En el caso del cerebro intacto, la amígdala usa esa misma vía para interpretar las dimensiones emocionales de lo que percibe –un tono de voz alegre, un signo de ira en torno a los ojos, una postura apesadumbrada, etcétera– y procesa esa información subliminalmente, más allá del alcance de la conciencia consciente. Esta conciencia inconsciente y refleja nos proporciona indicios de la emoción, movilizando en nosotros el mismo sentimiento (o reaccionando ante él, como sucede con el miedo que despierta la visión de la ira), un mecanismo clave en el “contagio” de los sentimientos ajenos.

El hecho de que podamos provocar cualquier emoción en otra persona o viceversa, pone de relieve la existencia de un poderoso mecanismo energético que facilita la transmisión interpersonal de los sentimientos. 7De este modo, el contagio constituye la transacción básica en la que se asienta la economía emocional, el toma y daca de sentimientos que, independientemente de su contenido explícito, acompañan a cualquier relación interpersonal.

Consideremos, por ejemplo, el caso del cajero de supermercado que transmite su optimismo a todos sus clientes, a los que, de una manera u otra, siempre acaba arrancando una sonrisa. Ese tipo de personas constituyen el equivalente emocional de los metrónomos, que nos permiten movernos a un determinado ritmo.

Ese contagio puede ser grupal, como sucede cuando los espectadores lloran al contemplar un drama, o tan sutil como el tono de una reunión en la que todo el mundo acaba de mal humor. Pero, por más que podamos percibir las consecuencias manifiestas de este contagio, solemos ignorar el modo en que se propagan las emociones.
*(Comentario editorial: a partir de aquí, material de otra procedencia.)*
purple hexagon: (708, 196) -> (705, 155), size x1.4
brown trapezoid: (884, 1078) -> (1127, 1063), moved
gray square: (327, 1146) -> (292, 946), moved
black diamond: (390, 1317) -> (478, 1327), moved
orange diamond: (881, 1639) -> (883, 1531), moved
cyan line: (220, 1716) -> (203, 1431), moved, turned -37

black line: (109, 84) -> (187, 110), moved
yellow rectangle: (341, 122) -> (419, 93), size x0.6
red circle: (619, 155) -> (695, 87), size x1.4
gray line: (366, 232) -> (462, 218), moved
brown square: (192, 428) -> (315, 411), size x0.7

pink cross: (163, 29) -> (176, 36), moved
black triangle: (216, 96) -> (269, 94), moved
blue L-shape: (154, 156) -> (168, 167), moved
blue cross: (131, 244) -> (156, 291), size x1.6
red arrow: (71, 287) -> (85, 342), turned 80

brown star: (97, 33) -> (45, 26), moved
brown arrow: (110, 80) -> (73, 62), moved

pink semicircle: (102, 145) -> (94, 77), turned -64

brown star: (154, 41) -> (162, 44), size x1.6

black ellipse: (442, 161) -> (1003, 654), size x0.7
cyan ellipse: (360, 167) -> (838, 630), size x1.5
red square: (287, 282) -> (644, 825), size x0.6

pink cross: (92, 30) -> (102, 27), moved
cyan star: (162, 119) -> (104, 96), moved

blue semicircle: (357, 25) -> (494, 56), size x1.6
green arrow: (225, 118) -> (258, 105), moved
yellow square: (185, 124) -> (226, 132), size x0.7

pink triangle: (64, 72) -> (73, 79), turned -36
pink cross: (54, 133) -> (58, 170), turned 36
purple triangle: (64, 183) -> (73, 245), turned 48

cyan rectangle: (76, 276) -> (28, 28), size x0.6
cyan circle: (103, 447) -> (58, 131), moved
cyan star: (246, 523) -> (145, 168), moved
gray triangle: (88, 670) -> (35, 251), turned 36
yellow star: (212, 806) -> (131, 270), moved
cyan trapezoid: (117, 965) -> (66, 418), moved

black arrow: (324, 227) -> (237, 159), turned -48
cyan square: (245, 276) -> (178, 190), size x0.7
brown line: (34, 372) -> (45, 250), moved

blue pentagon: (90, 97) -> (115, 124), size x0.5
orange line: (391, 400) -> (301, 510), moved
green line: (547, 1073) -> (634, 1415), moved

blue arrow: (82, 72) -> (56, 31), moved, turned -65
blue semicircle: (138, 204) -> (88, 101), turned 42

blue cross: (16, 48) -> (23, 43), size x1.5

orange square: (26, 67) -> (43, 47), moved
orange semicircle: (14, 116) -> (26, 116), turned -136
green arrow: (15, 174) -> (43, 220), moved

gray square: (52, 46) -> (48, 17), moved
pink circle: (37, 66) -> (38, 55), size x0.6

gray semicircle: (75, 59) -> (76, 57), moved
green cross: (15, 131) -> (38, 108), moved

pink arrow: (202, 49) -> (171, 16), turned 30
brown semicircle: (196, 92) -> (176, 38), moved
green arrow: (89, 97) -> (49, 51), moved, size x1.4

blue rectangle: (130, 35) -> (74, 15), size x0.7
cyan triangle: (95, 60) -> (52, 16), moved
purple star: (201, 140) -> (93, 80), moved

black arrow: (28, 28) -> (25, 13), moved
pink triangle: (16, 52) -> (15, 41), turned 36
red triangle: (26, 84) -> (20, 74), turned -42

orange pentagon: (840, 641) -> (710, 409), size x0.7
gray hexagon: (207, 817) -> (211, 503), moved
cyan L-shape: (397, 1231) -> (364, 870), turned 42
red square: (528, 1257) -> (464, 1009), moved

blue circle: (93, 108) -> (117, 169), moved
El contagio emocional ilustra el funcionamiento de lo que podríamos denominar la “vía inferior” del cerebro. La “vía inferior” se refiere a los veloces circuitos cerebrales que operan automáticamente y sin esfuerzo alguno por debajo del umbral de la conciencia. La mayor parte de lo que hacemos parece hallarse bajo el control de grandes redes neuronales que operan a través de la “vía inferior”, algo que resulta muy patente en el caso de nuestra vida afectiva. A ese sistema, precisamente, debemos la posibilidad de sentirnos cautivados por un rostro atractivo o de registrar el tono irónico de un comentario.

La “vía superior”, por su parte, discurre a través de sistemas neuronales que operan más lenta, deliberada y sistemáticamente. Gracias a ella podemos ser conscientes de lo que está ocurriendo y disponemos de cierto control sobre nuestra vida interna, que se halla fuera del alcance de la vía inferior. Así, por ejemplo, la vía superior se moviliza cuando pensamos cuidadosamente en el modo más adecuado de acercarnos a una persona que nos resulta atractiva, o cuando tratamos de encontrar una respuesta ingeniosa a un comentario sarcástico.